C Program Compilation Process - Source to Binary

Advertisement

You might know how to write a C program, but do you know how the C program is compiled and converted to binary. In this blog, we’re going through the steps to get a  compiled C output and learn about the C Program Compilation process to convert source code to binary.

What is a Compiler?

In computing, a compiler is a computer program that translates computer code written in one programming language (the source language) into another language (the target language). The name “compiler” is primarily used for programs that translate source code from a high-level programming language to a lower level language (e.g., assembly language, object code, or machine code) to create an executable program.

Types of C Compilers

Before jumping directly to the processes involved in the compiler. It’s worth knowing what types of C Compilers are present and which one is suitable for your development environment.

GCC

GCC stands for GNU Compiler Collection, is produced by GNU Projects. It’s a free compiler under the GPL(General Public License). In this blog, we are going to use this compiler to compile our c program.

Clang

This compiler uses the LLVM backend for compiling not only C but also C++, Objective-C, and Objective-C++.

Clang Compiler is mostly used by macOS users as:

GCC had caused some problems for developers at Apple, as the source code is large and difficult to use.
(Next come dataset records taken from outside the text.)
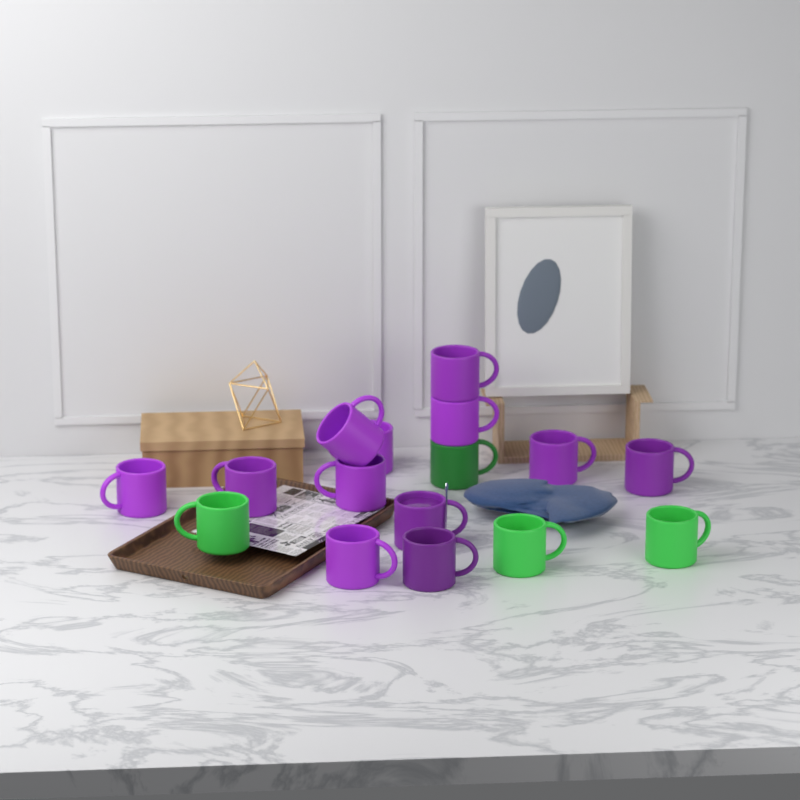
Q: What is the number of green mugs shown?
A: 4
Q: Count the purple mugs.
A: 12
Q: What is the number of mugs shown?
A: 16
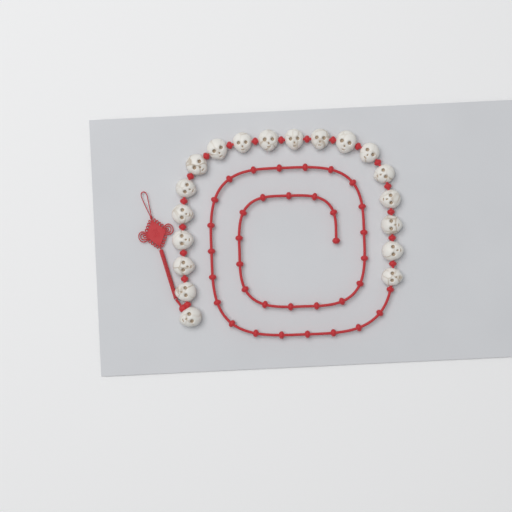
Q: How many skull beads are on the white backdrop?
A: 19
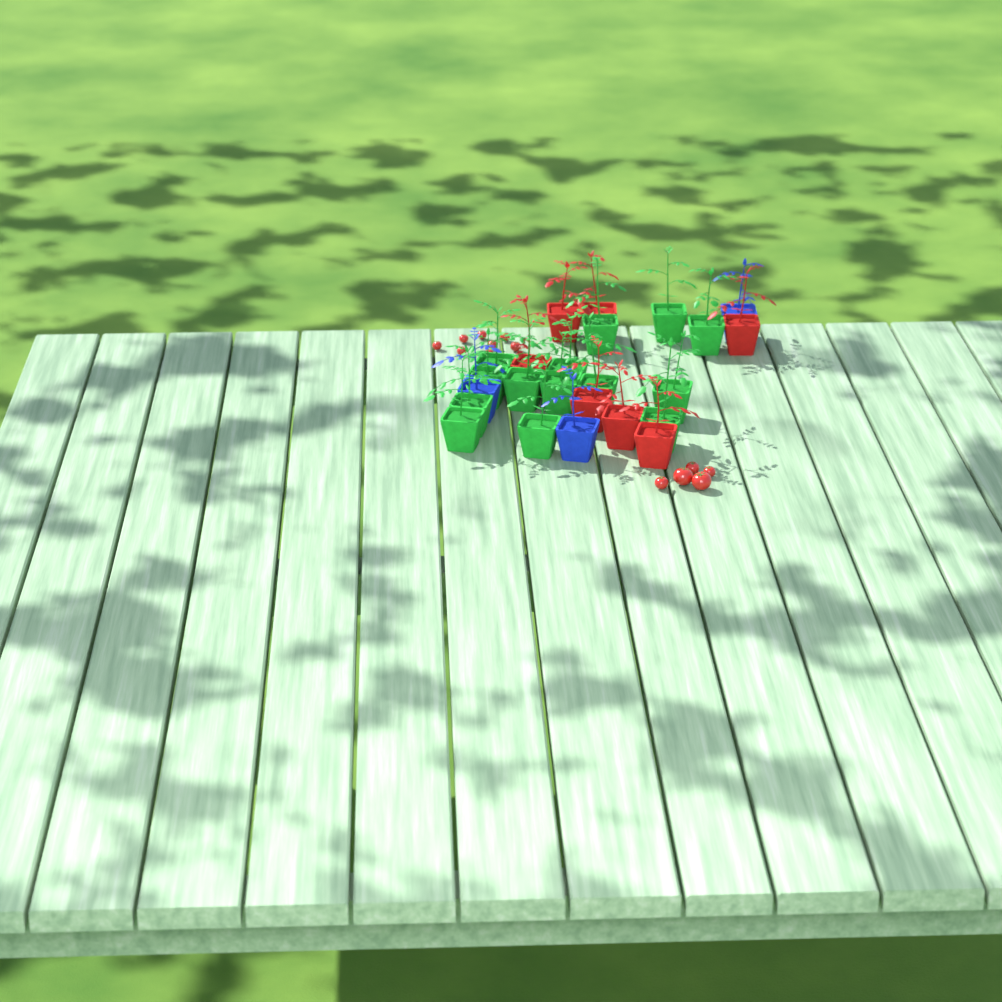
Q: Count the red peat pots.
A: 7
So, they had come up with Clang.

Source – EDUCBA

To learn about all the compilers and the types of c compilers visit the list of compilers Wikipedia page.

Let’s now look at what the C compiler pipeline means.

C Program Compilation Pipeline

After we finish writing the code the first thing we do is compile it, it normally takes a few seconds for the compiler to compile the code and translate it to the machine language. But during this time, the Code goes through a series of steps to convert to an executable file. These compilation phases are in sequence, so they’re often called a pipeline.

Before we proceed further, there are two rules that we should know:

C Program Compilation Rule

  • Only Source files are compiled
  • Each Source File is Compiled Separately

The Components of the C Program Compilation Pipeline are:

  1. Preprocessor
  2. Compilation
  3. Assembly
  4. Linker

As a pipeline, the output of one component becomes the input of the next component, and this whole phase continues until the last product is collected from the pipeline. This will become clearer as you read the blog further.

The last by-product is also different for the system that you are compiling the program.

For Windows machine, an executable with .exe file is generated as a by-product, and for Linux, a .out file is generated.

One thing we need to note about the compilation pipeline is that it can only produce output if and only if the source file passes through all components of the compilation pipeline successfully.

Even a small failure in any of the components will lead to a compilation or linkage failure and give an error message.

Below is an image showing the steps for the compilation of the C program. The image describes the steps and the file created by the move. You may take a look at this picture for a quick reference to the entire compilation process.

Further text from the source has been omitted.